I picture the whole scene on my mind. When I feel this connection, this delightful sense of comfort with a person, I share my fantasies and discover many more deeply hidden within. My imagination flies, and I feel all my desires on the loose, riding on my mind untamed, every corner of my body, every bit of skin on the urge to feel and be felt.
Look at me, I’m willing to be touched, explored, desired, felt, tasted, smelled. Now close your eyes and get closer. Listen to my heart fast pounding. With all your senses on me, all mine are awakened.

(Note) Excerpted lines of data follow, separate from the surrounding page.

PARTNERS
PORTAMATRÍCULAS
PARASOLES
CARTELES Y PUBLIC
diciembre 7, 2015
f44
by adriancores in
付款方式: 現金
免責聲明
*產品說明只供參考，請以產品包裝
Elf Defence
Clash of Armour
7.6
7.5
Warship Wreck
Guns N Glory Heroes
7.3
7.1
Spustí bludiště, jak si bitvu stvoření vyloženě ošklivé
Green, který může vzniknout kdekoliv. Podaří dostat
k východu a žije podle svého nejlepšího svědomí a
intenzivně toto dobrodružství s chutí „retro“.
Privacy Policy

Yet I’m still trying to get a grasp on the site. Besides a couple of connections and the blog, I feel out of place here. I like to talk with people, and I do here but it has been somewhat difficult to connect. I’m not into D/s right now and I’ve noticed this is the forte of the site. Listing myself as Vanilla has kept the “sub collectors” at bay. I was given tasks and Doms started to vet me since day 1. Nope, not for me not into dynamics and definitely not a sub. I’ve learned things and basic principles of BDSM enough to spot a fake, inexperienced Dom at a distance and with surgical precision. Here is no different than any other site in that sense: the Napoleons Doms, self proclaimed and mostly clueless. "Trust before obedience”, “Submission is earned” , so basic yet so overridden or ignored by the pseudo Doms! They take, demand, command, discipline and punish. The sub needs, wants and expectations? “Who cares? I’m the God, Master, Disciplinarian that by self claimed right deserve blind obedience, my needs satisfied and complete control” Geez!! Here’s full of them, no room for kinks and fetishes, so I just write. It’s free and fulfills one of my needs.

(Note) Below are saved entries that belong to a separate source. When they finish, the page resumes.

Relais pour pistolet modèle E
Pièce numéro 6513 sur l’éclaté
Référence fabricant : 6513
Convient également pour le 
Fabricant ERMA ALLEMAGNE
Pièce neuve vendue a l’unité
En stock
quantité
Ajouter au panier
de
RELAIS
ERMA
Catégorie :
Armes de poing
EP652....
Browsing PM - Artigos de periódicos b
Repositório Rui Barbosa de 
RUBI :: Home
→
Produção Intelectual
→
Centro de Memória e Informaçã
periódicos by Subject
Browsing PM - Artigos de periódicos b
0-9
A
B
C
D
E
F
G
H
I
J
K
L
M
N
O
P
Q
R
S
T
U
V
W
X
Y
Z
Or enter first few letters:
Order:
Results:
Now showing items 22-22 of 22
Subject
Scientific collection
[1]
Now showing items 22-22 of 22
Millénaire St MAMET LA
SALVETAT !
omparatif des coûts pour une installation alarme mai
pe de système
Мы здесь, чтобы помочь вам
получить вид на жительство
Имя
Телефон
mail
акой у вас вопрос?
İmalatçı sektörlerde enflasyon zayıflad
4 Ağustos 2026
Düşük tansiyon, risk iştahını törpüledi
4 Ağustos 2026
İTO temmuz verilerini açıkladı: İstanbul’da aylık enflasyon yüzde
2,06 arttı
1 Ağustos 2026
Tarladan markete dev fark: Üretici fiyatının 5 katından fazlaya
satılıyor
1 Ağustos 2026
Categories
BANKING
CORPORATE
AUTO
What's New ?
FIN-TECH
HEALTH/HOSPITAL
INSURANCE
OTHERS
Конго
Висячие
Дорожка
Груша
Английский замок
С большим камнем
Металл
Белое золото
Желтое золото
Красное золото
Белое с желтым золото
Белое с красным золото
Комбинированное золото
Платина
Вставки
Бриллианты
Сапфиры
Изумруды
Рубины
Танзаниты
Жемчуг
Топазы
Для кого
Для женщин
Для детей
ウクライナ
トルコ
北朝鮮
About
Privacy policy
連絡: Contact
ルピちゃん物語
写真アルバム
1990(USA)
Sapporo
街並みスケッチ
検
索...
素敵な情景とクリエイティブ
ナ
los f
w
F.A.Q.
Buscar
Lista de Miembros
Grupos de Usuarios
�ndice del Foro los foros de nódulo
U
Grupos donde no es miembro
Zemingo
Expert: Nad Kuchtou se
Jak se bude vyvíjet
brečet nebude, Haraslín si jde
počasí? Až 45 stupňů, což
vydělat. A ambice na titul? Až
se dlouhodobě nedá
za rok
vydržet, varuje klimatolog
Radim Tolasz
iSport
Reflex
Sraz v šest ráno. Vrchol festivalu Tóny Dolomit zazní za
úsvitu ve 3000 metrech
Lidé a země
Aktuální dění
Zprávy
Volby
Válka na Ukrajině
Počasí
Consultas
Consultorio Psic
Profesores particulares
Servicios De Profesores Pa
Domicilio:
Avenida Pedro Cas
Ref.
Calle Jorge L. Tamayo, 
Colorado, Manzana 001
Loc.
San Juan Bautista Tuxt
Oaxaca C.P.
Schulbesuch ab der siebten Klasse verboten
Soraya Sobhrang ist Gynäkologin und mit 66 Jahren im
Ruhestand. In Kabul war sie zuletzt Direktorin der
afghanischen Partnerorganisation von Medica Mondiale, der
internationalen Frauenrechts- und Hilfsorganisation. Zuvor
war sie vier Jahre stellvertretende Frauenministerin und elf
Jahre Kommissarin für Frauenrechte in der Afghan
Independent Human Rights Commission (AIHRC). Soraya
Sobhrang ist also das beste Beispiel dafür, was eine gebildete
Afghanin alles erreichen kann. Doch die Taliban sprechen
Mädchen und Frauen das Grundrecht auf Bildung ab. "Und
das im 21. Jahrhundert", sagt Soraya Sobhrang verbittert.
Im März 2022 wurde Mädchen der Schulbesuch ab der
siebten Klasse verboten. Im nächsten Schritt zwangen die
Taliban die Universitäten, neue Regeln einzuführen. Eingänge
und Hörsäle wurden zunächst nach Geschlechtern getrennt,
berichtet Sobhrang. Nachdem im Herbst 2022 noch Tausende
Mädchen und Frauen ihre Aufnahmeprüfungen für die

Started terrible, and I knew it in advance. It’s been like this for the last 20 years. Not to mention the awful pain in the back. Made new connections there, surprising good conversationalists. Then unexpected lols and hahas started to ease the pain my soul was carrying. Writing, (like a good writing, not like journaling) was cathartic and who inspired it… that amazing person, one tall angel, has been a blessing since I started this journey. I talked with old, young, new, long time friends, and that gentleman here that keeps calling me doll. He’s amazing too. I’m not a laughing person, much less today. All those who brought a smile to my face or made me laugh deserve either a gold medal or a kink performance by me. Their choice. Lol.
It’s Saturday and it shows I feel the void at night, the ache, the absence, but I know how things are. Whatever I get is an extra bonus.
Thought of the day:
No expectations, no disappointment. Acknowledge your feelings. Sadness is a valid emotion. True friends notice your suffering and offer support, and joy comes from whom you least expect it.

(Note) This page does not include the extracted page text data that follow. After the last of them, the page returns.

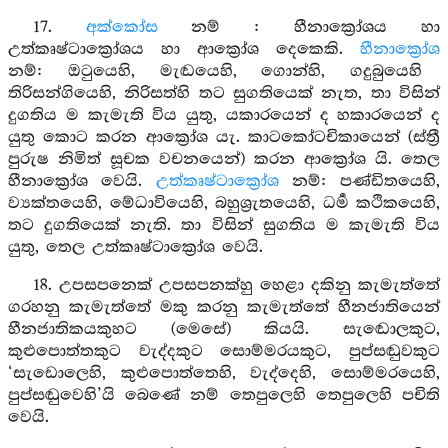
17.
අක්කෝස
නම් : හීනාක්‍රෝශය හා
උත්කෘෂ්ටාක්‍රෝශය හා ආක්‍රෝශ දෙකෙකි.
හීනාක්‍රෝශ
නම්: ඔටුයෙහි, මැඬයෙහි, ගොන්හි, ගදුබුයෙහි
තිරිසන්ගියෙහි, නිරිසත්හි තට සුගතියෙක් නැත, තා විසින්
දුගතිය ම කැමැති විය යුතු, යකාරයෙන් ද හකාරයෙන් ද
යුතු කොට කරන ආක්‍රෝශ යැ. කාටකෝටචිකායෙන් (ස්ත්‍රී
පුරුෂ නිමිත් සූචක වචනයෙන්) කරන ආක්‍රෝශ යි. තෙල
හීනාක්‍රෝශ වෙයි.
උත්කෘෂ්ටාක්‍රෝශ
නම්: පණ්ඩිතයෙහි,
ව්‍යක්තයෙහි, මේධාවියෙහි, බහුශ්‍රැතයෙහි, ධර්‍ම කථිකයෙහි,
තට දුගතියෙක් නැති. තා විසින් සුගතිය ම කැමැති විය
යුතු, තෙල උත්කෘෂ්ටාක්‍රෝශ වෙයි.
18. උපසපනෙක් උපසපනක්හු හෙළා දකිනු කැමැත්තේ
ගරහනු කැමැත්තේ මකු කරනු කැමැත්තේ හීනජාතියෙන්
හීනජාතිකයකුහට (මෙසේ) කියයි. සැඬොලකුට,
කුළුපොත්තකුට වැද්දකුට සොම්මරයකුට, පුප්සඬුවකුට
‘සැඩොලෙහි, කුළුපොත්තෙහි, වැද්දෙහි, සොම්මරයෙහි,
පුප්සඬුවෙහි’යි බෙණේ නම් තෙපුලෙහි තෙපුලෙහි පචිති
වෙයි.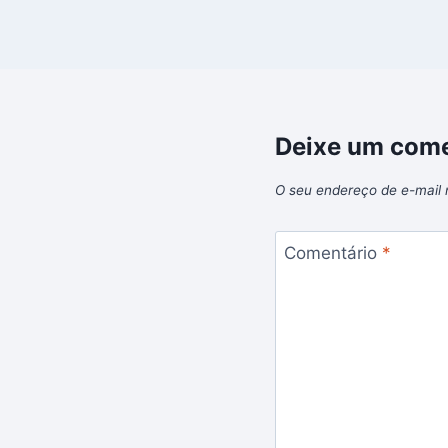
Deixe um come
O seu endereço de e-mail 
Comentário
*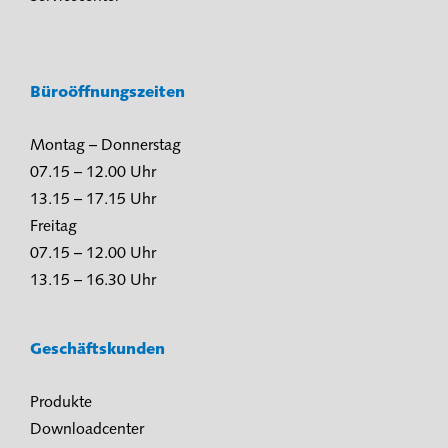
Büroöffnungszeiten
Montag – Donnerstag
07.15 – 12.00 Uhr
13.15 – 17.15 Uhr
Freitag
07.15 – 12.00 Uhr
13.15 – 16.30 Uhr
Geschäftskunden
Produkte
Downloadcenter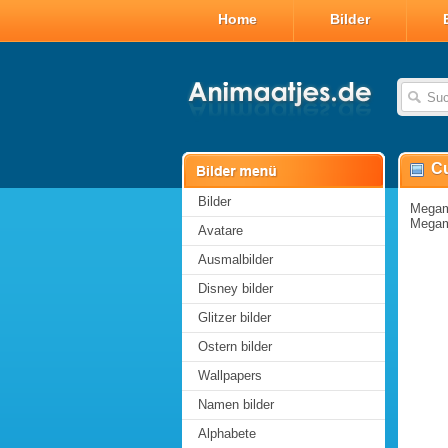
Home
Bilder
C
Bilder
Megam
Mega
Avatare
Ausmalbilder
Disney bilder
Glitzer bilder
Ostern bilder
Wallpapers
Namen bilder
Alphabete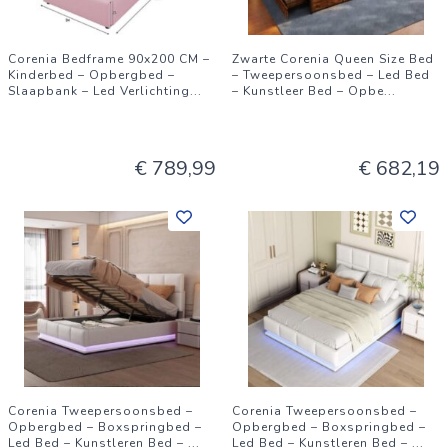
Corenia Bedframe 90x200 CM –
Zwarte Corenia Queen Size Bed
Kinderbed – Opbergbed –
– Tweepersoonsbed – Led Bed
Slaapbank – Led Verlichting
...
– Kunstleer Bed – Opbe
...
€ 789,99
€ 682,19
Corenia Tweepersoonsbed –
Corenia Tweepersoonsbed –
Opbergbed – Boxspringbed –
Opbergbed – Boxspringbed –
Led Bed – Kunstleren Bed –
...
Led Bed – Kunstleren Bed –
...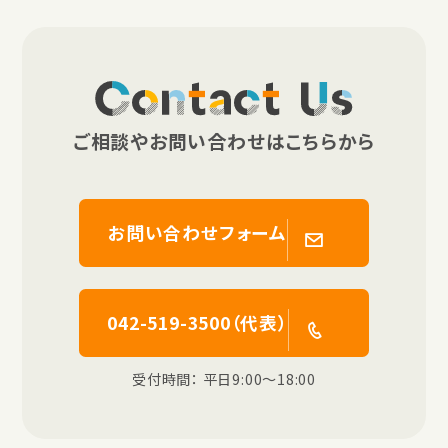
Contact Us
ご相談やお問い合わせはこちらから
お問い合わせフォーム
042-519-3500（代表）
受付時間： 平日9:00〜18:00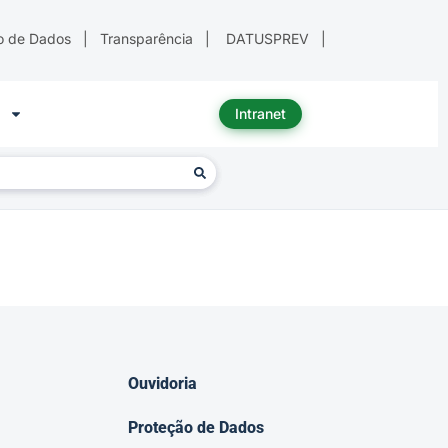
o de Dados
|
Transparência
|
DATUSPREV
|
Intranet
4
Ouvidoria
Proteção de Dados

Yes, red is my color. I discovered how to shit post pretty! I’ve been feeling great for several days. This self discovery journey never ceases to amaze me. I’ve always been more responsive to words than to pictures, but words in some voices are extremely seductive to me, not only because the voice is soothing but about the connection that already has been created. I think it never happened to me before. There are so many aspects of myself yet to be discovered and I ain’t holding myself back. I used to say Friday, now are bittersweet. I totally enjoy being at home, but that means other people are in their homes too, so it’s like expect the unexpected, and it will be great as always is. I’ve caught myself doing things, feelings emotions that I never thought I’d be able to do or feel. The circumstances are less than ideal, but I knew that beforehand.
I feel different. This is something different, and I was a step away from missing it all!! I wasn’t supposed to be there. I’ve said to myself that I was leaving. Finding beautiful old souls like your own is such an amazing experience! Some voices leave me speechless.
Feeling fabulous, probably about yesterday. I’m aural sensitive and some voices make my body react in a surprising, great way.
Spent the day in IDGAF-ish way. Sassy and firstly.
Thought of the day
Nothing will stop me to speak my mind. We might be in a kink site (this one or any other) and I’m free to express myself and choose with whom I’ll interact in that matter. If we’re not in the same page, I just move on.